To mitigate the effects of weld wire chemistry and other variables on weld repair quality, a project was initiated to optimize a weld alloy chemistry and the welding parameters necessary for the successful weld repair of A206 sand castings. The key objectives are summarized as follows:

• Develop or determine the optimized weld alloy.
• Develop improved repair welding practices.
• Establish effect of welding parameters on weld quality.
• Determine the effects of homogenizing post-weld heat treats.
• Determine effect of weld repair on tensile properties of A206 sand castings.

The Discovery

1. The use of 206 welding rod yields better properties when welded correctly, but it has a narrower process window to produce sound welds than the alternative 2319 alloy.

2. 2319 welding rod is easier to use than 206 welding rod. It has a higher Cu content than 206 which reduces its liquidus making it easier to puddle in the weld. However, the higher Cu content also reduces its incipient melting temperature, making weld interfaces more prone to defects if overheated.

3. Alternate welding rods used in this study did not show useful advantages over 206 or 2319 and in many cases led to greater amounts of defects and lower mechanical properties.

4. The most important factors in welding 200 series alloys, particularly for large defects is the control of preheat and the interpass temperature during welding. This must be controlled to a greater extent than in aluminum-silicon alloys. 

5. Preheat temperatures of around 250F (121C) and interpass temperatures of no more than 550F (288C) will produce acceptable welds using 2319 filler rod.

Industry 4.0 Adoption Using AI/ML Driven Metamodels for High-Performance Ductile Iron Sand Casting Design and Manufacturing (24-114)
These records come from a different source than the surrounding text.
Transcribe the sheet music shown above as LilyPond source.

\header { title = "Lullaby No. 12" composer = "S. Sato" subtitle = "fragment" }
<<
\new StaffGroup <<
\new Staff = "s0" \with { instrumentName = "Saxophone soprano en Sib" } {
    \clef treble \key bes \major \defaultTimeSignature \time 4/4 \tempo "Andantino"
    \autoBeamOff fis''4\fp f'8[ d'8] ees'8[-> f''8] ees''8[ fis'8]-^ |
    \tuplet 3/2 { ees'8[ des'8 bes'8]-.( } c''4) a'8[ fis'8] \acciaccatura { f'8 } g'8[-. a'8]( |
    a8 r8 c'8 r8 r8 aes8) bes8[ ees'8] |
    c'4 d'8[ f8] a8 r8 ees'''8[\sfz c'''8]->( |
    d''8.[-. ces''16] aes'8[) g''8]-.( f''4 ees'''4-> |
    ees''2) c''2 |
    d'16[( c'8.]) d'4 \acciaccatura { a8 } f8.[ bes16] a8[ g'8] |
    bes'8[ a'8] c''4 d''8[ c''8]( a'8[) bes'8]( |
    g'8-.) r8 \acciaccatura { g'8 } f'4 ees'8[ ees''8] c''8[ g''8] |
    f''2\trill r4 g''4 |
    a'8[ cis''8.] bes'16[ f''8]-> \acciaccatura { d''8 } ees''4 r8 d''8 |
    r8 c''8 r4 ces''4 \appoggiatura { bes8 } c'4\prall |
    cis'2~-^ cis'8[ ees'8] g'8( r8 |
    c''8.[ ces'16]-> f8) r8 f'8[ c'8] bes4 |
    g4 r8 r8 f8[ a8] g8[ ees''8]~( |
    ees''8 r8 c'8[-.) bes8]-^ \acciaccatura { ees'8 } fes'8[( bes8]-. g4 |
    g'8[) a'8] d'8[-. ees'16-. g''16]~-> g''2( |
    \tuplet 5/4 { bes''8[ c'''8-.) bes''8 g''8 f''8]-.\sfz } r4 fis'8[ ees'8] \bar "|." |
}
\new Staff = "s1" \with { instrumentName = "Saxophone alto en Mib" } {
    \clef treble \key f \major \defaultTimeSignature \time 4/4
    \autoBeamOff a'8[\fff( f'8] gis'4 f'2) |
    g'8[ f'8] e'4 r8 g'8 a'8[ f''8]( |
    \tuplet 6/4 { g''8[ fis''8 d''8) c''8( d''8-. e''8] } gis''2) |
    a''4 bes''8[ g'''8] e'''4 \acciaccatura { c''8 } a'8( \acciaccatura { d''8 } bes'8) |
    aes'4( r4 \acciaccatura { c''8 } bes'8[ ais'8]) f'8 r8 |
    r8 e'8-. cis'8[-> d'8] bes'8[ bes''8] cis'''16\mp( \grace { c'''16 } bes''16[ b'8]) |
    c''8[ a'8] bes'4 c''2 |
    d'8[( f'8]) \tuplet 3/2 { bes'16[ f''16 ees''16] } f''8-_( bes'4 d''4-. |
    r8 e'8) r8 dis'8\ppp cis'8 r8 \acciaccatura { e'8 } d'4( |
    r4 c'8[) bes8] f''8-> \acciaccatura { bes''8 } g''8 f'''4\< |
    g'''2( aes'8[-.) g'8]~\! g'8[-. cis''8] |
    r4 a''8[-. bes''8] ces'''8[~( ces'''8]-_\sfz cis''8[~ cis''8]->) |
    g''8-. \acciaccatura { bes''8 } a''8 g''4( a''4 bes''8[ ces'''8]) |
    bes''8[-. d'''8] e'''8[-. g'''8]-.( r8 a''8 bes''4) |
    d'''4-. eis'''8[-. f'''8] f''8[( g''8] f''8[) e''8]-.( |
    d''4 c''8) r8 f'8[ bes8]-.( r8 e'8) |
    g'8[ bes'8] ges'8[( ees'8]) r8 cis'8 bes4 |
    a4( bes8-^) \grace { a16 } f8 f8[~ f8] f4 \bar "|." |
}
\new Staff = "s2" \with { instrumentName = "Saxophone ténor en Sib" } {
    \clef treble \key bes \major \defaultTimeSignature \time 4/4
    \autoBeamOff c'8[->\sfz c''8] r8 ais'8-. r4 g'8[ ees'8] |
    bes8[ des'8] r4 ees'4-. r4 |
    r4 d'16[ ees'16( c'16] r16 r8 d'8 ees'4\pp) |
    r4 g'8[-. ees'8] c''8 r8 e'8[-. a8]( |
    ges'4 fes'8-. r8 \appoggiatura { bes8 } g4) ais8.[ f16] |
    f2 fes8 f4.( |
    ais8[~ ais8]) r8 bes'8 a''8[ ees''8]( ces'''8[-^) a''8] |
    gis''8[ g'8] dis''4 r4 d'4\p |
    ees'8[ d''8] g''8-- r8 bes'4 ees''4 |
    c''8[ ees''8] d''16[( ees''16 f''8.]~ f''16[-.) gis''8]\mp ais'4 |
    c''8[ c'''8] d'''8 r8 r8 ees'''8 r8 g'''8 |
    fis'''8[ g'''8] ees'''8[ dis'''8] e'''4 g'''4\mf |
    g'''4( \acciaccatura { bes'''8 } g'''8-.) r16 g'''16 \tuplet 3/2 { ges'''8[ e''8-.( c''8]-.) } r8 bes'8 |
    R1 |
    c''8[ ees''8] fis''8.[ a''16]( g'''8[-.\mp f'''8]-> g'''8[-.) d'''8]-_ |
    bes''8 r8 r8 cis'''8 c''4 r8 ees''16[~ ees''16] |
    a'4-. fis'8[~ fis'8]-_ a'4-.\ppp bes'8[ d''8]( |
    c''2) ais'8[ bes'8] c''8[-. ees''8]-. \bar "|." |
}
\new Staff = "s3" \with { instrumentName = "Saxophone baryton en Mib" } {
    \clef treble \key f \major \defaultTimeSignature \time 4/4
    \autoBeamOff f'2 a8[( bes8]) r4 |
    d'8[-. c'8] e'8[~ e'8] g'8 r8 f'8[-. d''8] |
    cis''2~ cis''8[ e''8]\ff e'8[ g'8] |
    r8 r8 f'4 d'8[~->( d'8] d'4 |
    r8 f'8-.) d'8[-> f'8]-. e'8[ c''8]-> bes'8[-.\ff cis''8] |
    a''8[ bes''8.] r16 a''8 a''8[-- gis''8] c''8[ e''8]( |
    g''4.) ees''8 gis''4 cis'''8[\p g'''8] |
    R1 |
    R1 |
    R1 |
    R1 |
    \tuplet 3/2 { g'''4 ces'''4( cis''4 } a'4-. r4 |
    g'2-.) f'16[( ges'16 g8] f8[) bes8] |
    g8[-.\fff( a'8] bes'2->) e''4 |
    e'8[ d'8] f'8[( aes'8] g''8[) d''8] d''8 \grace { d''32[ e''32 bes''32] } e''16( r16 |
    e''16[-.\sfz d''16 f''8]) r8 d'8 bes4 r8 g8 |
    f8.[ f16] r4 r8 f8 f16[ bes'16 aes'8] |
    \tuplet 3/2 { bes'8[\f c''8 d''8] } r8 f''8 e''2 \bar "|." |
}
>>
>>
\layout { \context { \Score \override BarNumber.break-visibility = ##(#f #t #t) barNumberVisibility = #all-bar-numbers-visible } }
Jiten Shah, Product Development & Analysis (PDA) LLC, Brian Began, American Foundry Society

Research Focus

Design and manufacturing of high-performance ductile iron sand castings is a multi-variant complex process with much uncertainty involved. As a result, in spite of a well-controlled operation and an experienced workforce, iron foundries in a production environment do face sporadic shrinkage and lots with nonconforming property requirements, resulting in scrap or rework. 

A framework and methodology consisting of AI (Artificial Intelligence) and ML (Machine Learning) tools, coupled with ICME (Integrated Computational Materials Engineering) and process simulation tools will be presented to quantify uncertainty (UQ). Metamodels, both predictive and prescriptive in near real-time were developed using such AI/ML techniques using historical production and selective Design of Experiments (DOE)-generated additional data. The data will be presented including details on successful corrective action production trials. The proposed framework and approach is applicable to solve such complex problems encountered in the foundry and machining operations where there is uncertainty.

The Discovery

• The metamodels developed are indicative of the impact of some of the trace elements on as-cast properties and shrinkage tendency in 100-70-03 grade of ductile iron sand castings—Al, B, V, Zn, Zr, Pb, Ti.
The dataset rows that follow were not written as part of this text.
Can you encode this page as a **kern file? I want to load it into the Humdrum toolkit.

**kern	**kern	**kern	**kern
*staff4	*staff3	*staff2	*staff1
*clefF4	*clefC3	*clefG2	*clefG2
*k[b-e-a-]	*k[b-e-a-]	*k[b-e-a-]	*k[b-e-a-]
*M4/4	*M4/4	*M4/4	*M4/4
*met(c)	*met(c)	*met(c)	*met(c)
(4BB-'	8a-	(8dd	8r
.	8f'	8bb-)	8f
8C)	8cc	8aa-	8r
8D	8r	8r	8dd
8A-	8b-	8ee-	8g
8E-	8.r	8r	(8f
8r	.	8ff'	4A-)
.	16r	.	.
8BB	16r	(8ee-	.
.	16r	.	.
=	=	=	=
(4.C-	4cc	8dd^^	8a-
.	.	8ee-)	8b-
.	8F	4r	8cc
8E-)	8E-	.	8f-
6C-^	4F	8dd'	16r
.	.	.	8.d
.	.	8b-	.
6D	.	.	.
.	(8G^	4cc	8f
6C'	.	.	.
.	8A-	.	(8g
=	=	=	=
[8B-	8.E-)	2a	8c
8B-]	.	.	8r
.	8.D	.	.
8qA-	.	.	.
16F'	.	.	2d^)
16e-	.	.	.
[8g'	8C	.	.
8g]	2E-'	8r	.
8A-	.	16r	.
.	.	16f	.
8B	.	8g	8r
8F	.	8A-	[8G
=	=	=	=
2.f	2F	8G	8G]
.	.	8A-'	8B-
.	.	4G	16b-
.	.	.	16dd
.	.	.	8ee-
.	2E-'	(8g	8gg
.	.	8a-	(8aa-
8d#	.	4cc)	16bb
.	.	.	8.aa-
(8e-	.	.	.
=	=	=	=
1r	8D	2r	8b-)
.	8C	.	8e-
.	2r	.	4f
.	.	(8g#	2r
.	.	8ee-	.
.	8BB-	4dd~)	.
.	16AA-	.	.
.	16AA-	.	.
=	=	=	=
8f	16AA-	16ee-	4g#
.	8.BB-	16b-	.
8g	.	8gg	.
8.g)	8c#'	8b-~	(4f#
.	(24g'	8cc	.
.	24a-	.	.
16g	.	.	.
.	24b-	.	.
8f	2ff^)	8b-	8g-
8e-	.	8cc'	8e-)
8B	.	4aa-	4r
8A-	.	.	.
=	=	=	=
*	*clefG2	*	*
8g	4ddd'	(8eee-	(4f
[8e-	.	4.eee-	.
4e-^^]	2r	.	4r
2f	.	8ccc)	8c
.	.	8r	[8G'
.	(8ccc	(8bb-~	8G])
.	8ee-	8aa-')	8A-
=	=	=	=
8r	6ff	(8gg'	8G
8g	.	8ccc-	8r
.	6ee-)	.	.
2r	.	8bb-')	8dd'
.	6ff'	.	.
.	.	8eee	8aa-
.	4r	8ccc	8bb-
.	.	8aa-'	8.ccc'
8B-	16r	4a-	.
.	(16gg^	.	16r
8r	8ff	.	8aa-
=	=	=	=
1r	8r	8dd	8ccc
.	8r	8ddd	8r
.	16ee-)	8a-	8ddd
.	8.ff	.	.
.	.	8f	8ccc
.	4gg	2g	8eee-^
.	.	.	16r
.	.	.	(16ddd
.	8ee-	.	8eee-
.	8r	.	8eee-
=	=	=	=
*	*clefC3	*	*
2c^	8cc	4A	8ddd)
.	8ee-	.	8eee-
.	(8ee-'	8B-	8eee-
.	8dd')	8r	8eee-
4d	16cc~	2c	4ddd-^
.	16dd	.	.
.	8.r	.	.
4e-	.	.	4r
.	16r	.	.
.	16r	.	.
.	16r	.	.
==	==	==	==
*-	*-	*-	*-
• Metamodels can be used to optimize the chemical composition by reducing expensive alloying elements like Ni, Mo, and Cr; keeping them on the lower side, thereby relieving some of the supply chain strains currently being experienced in the industry.

• One of the experimentally-derived Metamodels can be used by the design engineer to predict the as-cast properties and shrinkage tendency in various areas of the casting geometry for 100-70-03 grade of sand cast ductile iron as a function of section thickness, chemical composition, orientation of the feature, mold hardness and type of mold binder intended to be used.